Hi @ne3rd,
Thanks for testing out those steps in QGIS and sharing your findings. I looked into this some more and I have a couple more questions for you that may help us get to the bottom of this.
–1–
Are there any other files in the directory in which you keep the JPG and JGW files? Maybe an .aux.xml
, .tab
, or anything else? If you run gdalinfo on the JPG, what is the output? I’m wondering if it is detecting an additional file that specifies the coordinate reference system.
I ask because in this documentation on JPEG files in gdal (which is used by QGIS and by Cesium), it says:
There is currently no support for georeferencing information or metadata for JPEG files. But if an ESRI world file exists with the .jgw, .jpgw/.jpegw or .wld suffixes, it will be read and used to establish the geotransform for the image. If available a MapInfo .tab file will also be used for georeferencing.
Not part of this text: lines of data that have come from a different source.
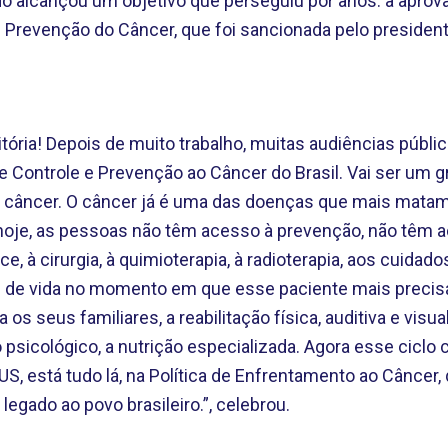
do alcançou um objetivo que perseguiu por anos: a aprova
 Prevenção do Câncer, que foi sancionada pelo presidente 
itória! Depois de muito trabalho, muitas audiências públi
 de Controle e Prevenção ao Câncer do Brasil. Vai ser um 
 câncer. O câncer já é uma das doenças que mais matam
 hoje, as pessoas não têm acesso à prevenção, não têm 
e, à cirurgia, à quimioterapia, à radioterapia, aos cuidado
e de vida no momento em que esse paciente mais precisa
 os seus familiares, a reabilitação física, auditiva e visual
icológico, a nutrição especializada. Agora esse ciclo 
US, está tudo lá, na Política de Enfrentamento ao Câncer
egado ao povo brasileiro.”, celebrou.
So, it looks like a JGW file can provide the transform but not the coordinate reference system. The CRS (e.g., an EPSG code) would need to be provided separately for the imagery to be projected onto the globe. I’m wondering if there’s another file on your machine that might be supplying the EPSG for your tests in ArcMap and QGIS.
My other guess is that an CRS is indeed not specified by the files, but ArcMap and QGIS are falling back to a default CRS, which is why everything works on your end but not in Cesium. They are being aligned in the same arbitrary space, even though they don’t have the projection information necessary to be projected onto the globe. When you follow the QGIS steps in the tutorial I shared earlier, do you see this text once you do Step 6?
Either way, knowing this will help me understand what’s going on.
–2–
Second, do you know the CRS of the data (e.g., an EPSG code)? It may be possible to generate the necessary metadata file for Cesium to be able to project the JPG, but we would need to know the CRS.
I’m not positive that we’ll be able to make the JPG work in the end, but solving the projection issue would take us a step closer.